PROBLEM — Copy, from the material below, each line where "butt" shows up.

GIVEN DATA —

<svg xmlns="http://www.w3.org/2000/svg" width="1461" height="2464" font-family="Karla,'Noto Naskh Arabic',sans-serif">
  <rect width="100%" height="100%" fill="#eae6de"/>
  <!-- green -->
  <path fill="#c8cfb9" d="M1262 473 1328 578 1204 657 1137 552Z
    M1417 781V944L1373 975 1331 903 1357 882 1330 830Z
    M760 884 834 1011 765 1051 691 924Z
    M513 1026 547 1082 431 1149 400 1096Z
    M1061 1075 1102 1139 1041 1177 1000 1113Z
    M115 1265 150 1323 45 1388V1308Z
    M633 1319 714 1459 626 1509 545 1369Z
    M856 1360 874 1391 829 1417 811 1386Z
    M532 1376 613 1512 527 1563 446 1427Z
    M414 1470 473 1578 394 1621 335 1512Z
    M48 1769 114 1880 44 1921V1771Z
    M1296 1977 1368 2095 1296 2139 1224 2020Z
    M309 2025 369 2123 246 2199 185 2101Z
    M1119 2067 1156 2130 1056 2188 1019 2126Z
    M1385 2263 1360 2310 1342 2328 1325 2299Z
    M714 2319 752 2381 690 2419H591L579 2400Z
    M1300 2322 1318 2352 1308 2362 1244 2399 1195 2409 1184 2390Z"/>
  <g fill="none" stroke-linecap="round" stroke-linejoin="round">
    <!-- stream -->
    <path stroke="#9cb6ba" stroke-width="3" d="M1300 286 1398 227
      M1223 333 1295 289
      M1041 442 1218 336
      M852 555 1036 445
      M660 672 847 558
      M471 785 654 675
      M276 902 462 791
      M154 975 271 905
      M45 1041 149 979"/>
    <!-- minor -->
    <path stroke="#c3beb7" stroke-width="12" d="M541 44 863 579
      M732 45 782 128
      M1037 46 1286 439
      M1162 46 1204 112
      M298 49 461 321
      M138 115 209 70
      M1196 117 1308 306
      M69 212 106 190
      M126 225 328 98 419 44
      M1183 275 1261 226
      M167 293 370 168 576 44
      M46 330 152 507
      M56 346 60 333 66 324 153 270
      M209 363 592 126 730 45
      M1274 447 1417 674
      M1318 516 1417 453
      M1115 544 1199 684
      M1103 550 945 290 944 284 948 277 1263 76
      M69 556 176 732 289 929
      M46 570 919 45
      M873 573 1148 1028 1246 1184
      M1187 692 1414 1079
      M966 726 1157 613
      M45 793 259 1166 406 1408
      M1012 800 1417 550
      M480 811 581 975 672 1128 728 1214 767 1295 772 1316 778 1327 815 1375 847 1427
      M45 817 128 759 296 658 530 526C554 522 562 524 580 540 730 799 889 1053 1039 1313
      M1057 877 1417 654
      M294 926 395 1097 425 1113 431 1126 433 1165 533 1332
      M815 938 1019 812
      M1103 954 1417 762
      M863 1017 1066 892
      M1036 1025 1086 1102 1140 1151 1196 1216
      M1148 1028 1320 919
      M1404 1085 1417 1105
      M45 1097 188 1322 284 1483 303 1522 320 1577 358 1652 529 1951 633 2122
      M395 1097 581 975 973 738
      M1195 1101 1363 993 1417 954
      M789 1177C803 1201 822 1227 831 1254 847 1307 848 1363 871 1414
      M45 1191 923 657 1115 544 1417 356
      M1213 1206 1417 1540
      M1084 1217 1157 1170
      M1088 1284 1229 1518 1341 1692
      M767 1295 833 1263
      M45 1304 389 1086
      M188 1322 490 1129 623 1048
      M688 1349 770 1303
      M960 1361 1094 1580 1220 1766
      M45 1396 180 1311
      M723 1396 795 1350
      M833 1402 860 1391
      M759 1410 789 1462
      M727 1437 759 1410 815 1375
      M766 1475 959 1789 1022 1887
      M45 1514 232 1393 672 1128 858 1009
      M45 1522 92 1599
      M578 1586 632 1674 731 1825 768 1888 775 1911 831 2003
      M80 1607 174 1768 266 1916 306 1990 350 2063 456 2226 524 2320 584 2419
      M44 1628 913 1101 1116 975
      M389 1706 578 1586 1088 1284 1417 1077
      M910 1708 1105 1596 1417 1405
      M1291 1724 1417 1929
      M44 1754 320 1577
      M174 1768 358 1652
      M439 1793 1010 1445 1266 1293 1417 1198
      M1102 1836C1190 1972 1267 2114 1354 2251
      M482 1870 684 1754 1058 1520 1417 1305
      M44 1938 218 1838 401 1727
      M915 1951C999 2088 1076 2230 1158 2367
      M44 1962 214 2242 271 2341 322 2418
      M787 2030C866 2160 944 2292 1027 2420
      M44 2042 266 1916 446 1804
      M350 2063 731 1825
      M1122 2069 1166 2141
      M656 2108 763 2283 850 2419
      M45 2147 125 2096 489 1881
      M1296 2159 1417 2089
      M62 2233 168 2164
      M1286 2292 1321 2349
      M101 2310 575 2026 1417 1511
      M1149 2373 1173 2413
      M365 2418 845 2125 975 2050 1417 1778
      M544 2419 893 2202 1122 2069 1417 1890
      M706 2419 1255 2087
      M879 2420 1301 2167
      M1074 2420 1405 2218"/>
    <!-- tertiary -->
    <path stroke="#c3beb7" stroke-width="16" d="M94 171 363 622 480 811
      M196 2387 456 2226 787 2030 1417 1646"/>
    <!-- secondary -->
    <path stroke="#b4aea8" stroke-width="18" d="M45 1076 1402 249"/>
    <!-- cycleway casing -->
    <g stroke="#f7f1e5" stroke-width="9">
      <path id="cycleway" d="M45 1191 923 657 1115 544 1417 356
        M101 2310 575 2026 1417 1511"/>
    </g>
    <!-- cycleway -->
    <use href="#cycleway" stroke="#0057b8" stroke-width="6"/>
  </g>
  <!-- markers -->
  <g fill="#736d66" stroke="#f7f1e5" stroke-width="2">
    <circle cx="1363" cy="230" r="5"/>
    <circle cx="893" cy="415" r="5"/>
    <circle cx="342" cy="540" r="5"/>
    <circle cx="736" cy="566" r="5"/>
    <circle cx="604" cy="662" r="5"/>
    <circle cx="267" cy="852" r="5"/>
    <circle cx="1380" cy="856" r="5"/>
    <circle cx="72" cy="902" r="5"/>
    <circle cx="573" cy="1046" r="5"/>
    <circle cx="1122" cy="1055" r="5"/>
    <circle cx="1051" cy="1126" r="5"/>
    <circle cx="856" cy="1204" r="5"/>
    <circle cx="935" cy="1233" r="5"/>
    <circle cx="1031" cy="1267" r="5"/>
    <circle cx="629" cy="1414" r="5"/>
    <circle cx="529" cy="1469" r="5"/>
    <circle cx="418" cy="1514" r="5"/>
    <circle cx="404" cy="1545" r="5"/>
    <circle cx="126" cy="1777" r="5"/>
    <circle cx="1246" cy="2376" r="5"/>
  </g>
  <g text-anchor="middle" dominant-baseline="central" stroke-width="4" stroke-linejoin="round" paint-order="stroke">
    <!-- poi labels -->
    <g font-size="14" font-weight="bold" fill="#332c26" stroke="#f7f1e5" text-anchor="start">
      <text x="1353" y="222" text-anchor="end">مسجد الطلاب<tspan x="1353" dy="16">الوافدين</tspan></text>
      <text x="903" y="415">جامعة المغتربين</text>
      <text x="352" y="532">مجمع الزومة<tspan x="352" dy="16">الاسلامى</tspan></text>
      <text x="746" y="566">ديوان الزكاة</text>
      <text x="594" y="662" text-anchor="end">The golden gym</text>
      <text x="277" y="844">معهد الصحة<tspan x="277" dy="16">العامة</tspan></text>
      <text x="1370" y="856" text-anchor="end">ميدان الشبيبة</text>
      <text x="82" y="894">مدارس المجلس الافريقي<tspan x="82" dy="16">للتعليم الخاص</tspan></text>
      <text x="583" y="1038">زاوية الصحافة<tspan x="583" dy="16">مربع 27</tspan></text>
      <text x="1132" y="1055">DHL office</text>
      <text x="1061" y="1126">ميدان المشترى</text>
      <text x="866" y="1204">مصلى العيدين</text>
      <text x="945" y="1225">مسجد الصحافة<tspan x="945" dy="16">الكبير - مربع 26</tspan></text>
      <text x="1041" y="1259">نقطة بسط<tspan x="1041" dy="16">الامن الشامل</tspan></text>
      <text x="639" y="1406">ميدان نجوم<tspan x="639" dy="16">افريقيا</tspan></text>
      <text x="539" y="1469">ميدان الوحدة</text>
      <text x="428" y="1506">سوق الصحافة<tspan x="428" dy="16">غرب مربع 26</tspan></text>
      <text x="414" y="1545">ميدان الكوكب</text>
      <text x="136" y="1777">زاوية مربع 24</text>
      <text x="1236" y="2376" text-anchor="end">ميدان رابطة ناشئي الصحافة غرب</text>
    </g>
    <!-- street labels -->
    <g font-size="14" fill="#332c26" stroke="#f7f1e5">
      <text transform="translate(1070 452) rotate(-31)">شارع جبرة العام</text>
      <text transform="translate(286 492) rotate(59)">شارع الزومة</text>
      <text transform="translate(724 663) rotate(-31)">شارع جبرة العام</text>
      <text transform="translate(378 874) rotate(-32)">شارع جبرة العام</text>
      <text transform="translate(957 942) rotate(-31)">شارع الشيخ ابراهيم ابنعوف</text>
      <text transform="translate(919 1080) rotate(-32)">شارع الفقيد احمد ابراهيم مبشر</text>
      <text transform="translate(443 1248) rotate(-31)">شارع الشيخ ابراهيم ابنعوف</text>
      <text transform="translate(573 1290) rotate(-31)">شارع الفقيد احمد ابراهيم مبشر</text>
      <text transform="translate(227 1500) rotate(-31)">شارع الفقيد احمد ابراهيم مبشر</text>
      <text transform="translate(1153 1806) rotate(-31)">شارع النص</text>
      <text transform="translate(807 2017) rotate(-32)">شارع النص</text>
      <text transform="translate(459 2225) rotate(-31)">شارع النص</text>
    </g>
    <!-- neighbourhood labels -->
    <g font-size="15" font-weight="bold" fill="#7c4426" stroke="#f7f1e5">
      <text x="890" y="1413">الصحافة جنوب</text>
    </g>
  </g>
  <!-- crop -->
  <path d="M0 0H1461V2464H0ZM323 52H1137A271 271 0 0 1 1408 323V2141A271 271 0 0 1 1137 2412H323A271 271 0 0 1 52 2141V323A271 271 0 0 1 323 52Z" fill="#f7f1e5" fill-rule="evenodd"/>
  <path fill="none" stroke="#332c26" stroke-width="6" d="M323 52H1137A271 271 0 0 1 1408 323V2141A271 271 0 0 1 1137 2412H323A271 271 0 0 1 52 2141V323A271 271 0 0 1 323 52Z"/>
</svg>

* * *

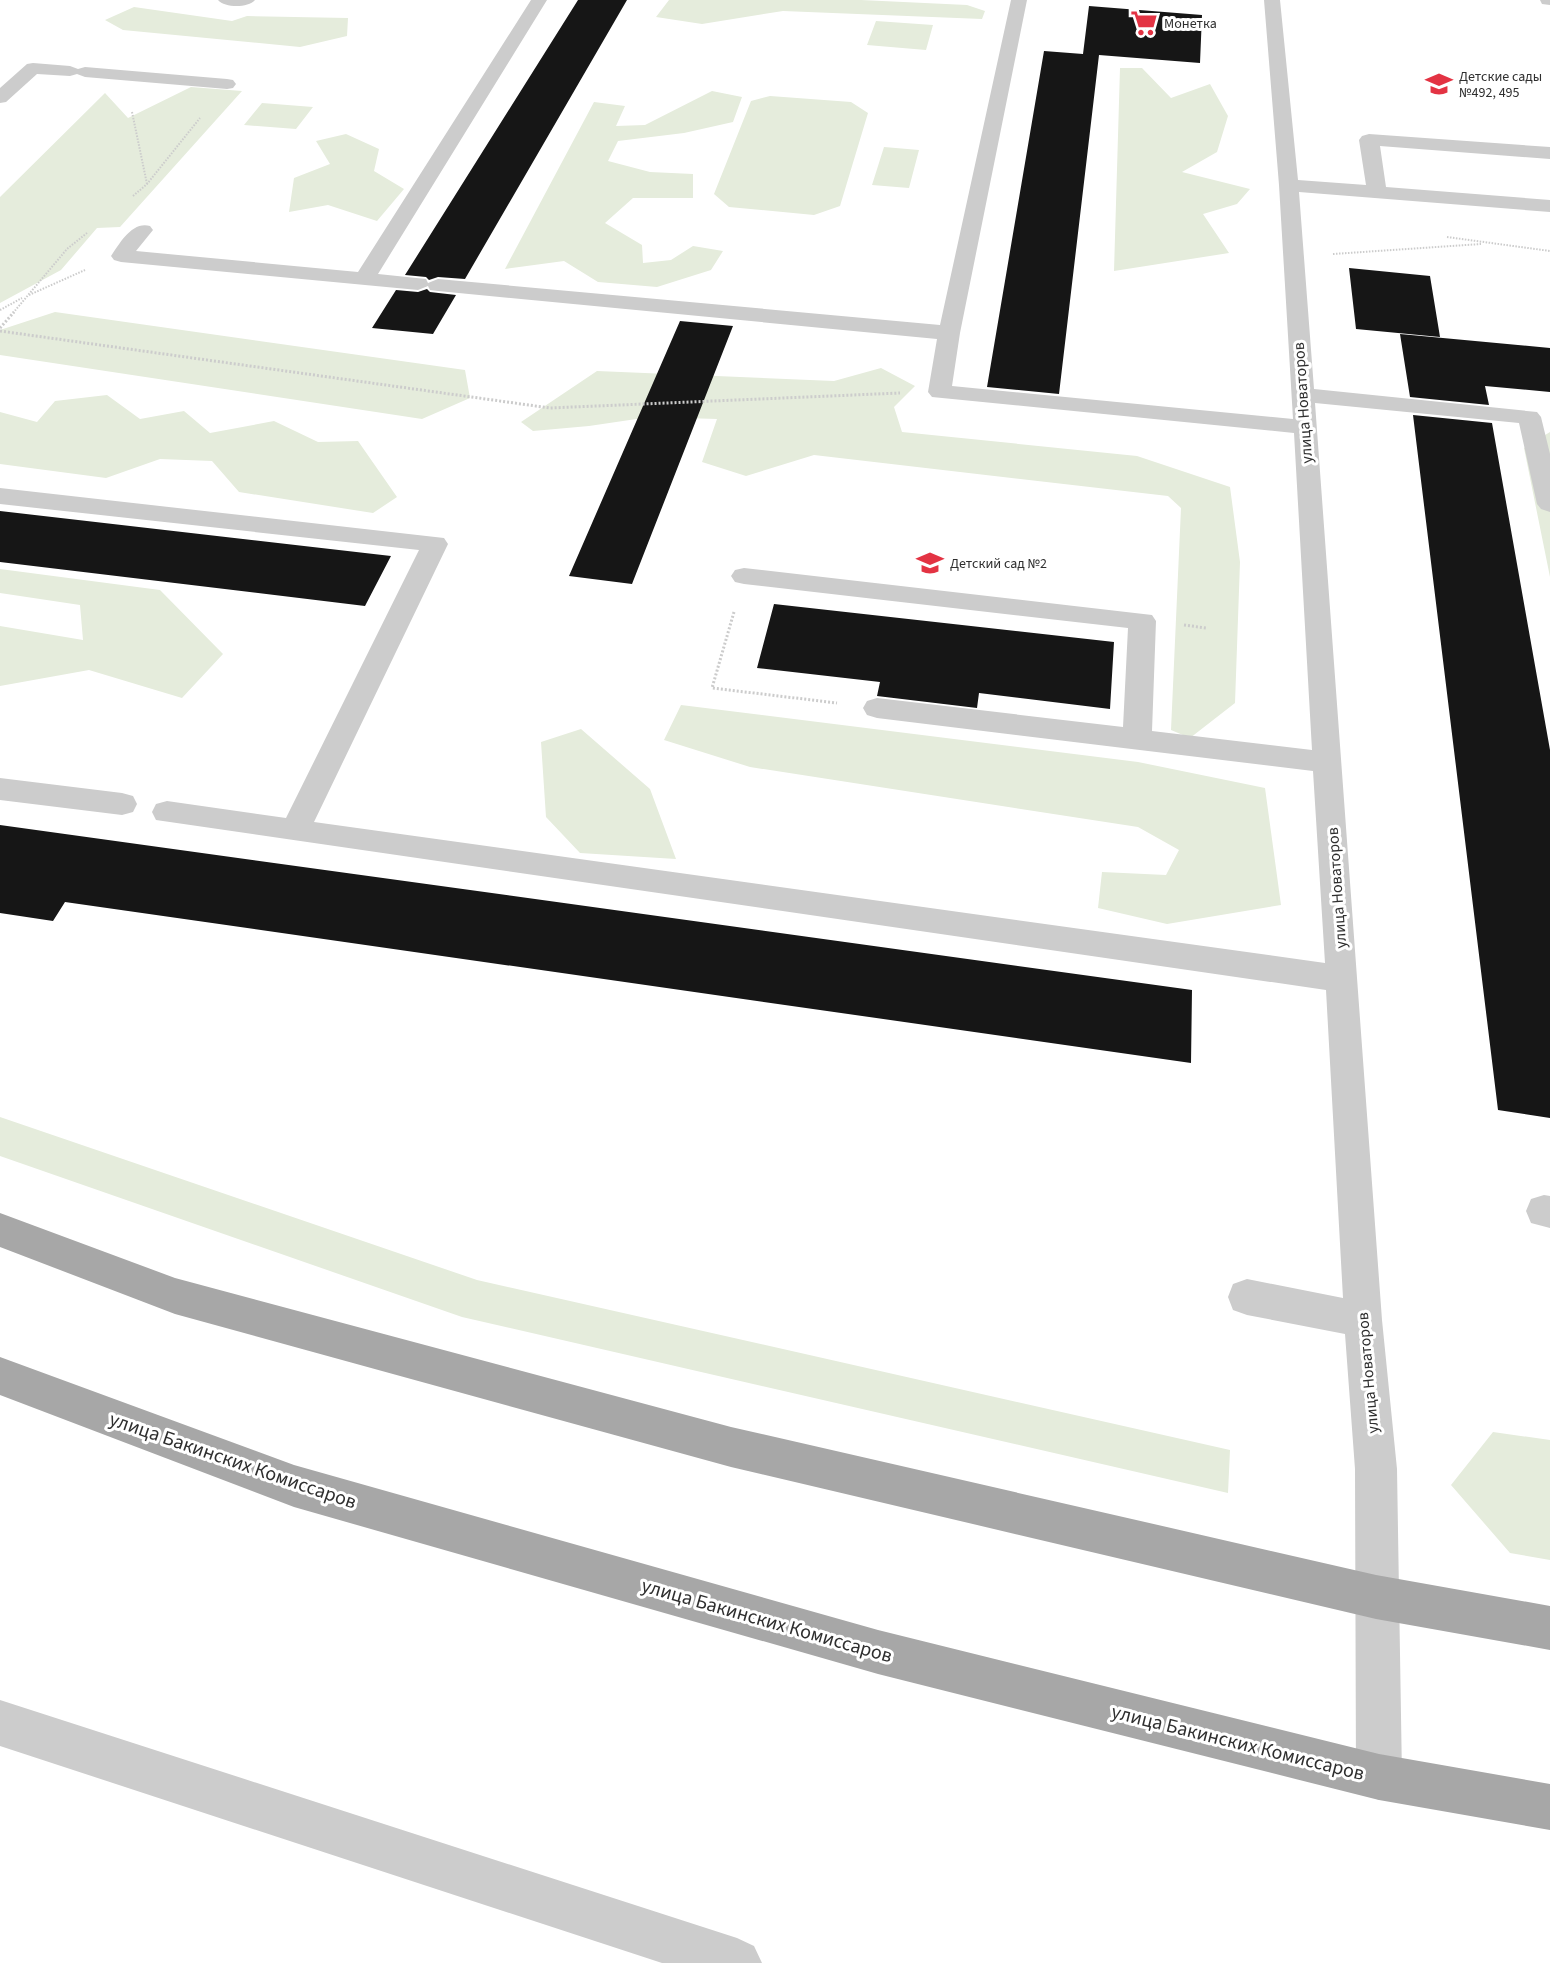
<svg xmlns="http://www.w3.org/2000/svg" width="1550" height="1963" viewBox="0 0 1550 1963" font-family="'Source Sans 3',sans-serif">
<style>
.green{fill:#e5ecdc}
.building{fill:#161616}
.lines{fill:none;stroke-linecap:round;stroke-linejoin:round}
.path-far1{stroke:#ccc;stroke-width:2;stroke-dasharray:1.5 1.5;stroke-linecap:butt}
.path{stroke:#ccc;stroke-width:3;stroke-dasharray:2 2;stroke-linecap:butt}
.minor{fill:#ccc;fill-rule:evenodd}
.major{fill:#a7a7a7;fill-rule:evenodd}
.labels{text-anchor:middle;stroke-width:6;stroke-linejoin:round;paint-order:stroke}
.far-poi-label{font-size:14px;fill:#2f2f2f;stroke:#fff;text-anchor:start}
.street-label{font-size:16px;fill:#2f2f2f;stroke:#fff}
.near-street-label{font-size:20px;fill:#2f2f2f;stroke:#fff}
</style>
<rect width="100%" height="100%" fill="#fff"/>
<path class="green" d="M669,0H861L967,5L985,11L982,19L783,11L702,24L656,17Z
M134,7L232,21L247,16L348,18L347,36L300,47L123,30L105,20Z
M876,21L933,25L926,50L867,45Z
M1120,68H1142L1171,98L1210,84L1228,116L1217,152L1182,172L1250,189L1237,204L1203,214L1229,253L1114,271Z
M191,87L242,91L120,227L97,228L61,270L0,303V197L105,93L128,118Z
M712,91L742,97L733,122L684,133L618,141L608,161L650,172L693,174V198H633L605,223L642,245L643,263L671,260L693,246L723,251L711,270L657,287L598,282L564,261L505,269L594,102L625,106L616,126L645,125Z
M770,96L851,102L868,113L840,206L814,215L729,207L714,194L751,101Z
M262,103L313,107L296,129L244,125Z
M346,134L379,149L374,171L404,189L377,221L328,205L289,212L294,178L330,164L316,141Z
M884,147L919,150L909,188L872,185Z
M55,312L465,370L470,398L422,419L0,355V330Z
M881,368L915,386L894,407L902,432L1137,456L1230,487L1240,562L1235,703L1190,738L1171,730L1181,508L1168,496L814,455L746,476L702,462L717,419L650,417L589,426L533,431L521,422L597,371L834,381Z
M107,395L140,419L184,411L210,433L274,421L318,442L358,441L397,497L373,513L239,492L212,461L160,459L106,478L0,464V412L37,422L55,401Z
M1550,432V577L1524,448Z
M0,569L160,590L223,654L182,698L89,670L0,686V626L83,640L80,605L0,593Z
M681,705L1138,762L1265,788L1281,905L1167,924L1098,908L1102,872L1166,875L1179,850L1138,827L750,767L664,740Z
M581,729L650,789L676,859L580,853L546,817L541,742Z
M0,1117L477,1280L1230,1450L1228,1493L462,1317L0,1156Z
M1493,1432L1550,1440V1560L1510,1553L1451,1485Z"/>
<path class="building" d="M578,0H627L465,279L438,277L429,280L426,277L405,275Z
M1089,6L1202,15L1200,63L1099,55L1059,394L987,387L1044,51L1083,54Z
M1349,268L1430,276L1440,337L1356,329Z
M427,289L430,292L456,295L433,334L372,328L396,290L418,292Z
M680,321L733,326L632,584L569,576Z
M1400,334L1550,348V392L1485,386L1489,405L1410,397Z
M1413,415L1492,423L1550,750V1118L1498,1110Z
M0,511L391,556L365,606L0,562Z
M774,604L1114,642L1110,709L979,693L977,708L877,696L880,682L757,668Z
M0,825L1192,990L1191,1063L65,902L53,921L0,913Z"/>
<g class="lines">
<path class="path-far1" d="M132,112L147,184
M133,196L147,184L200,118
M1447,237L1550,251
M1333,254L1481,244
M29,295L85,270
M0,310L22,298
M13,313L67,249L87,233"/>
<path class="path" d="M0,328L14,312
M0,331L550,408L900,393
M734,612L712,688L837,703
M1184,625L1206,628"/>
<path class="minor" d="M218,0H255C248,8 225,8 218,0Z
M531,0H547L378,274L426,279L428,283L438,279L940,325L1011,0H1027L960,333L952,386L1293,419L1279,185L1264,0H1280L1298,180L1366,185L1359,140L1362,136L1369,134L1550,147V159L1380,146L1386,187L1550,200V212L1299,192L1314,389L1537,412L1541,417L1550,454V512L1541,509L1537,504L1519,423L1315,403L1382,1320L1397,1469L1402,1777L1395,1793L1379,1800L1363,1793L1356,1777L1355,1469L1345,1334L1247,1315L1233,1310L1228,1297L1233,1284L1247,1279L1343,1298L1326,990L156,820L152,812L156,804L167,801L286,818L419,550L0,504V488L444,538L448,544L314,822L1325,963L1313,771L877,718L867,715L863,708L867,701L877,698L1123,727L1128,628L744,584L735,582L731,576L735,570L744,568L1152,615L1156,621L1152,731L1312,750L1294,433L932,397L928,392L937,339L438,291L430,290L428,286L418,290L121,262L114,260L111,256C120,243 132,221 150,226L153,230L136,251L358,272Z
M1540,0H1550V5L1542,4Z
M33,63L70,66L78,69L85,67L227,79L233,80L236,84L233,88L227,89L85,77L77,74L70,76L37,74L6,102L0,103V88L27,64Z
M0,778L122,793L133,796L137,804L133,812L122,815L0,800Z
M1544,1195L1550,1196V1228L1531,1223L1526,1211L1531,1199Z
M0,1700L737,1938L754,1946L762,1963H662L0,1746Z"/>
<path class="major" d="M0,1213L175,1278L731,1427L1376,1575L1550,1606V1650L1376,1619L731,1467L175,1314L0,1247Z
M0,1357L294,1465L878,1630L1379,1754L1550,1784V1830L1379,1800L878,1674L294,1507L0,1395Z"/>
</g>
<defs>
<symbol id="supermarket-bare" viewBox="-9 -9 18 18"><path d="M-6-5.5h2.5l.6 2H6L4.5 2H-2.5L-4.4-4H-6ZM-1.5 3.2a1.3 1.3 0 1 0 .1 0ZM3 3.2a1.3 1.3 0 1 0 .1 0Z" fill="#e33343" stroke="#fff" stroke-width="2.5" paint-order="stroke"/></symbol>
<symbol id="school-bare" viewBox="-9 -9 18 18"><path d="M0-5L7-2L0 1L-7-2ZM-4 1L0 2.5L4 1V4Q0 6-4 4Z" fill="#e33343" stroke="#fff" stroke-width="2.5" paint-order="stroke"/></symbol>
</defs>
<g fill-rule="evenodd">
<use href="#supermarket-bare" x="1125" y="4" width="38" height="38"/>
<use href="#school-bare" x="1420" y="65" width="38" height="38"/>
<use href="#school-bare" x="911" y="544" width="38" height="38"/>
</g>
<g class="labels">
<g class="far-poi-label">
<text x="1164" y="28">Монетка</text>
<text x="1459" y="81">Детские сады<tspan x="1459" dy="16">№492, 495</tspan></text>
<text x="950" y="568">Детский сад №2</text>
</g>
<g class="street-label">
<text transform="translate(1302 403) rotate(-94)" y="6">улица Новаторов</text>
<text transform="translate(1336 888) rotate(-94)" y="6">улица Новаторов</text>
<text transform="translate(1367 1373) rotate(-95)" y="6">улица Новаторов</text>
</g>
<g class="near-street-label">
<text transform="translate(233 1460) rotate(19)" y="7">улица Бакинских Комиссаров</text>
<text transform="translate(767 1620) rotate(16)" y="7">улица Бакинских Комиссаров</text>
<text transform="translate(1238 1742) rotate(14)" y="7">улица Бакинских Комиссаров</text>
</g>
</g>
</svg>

SOLUTION TO THE EXERCISE —
.path-far1{stroke:#ccc;stroke-width:2;stroke-dasharray:1.5 1.5;stroke-linecap:butt}
.path{stroke:#ccc;stroke-width:3;stroke-dasharray:2 2;stroke-linecap:butt}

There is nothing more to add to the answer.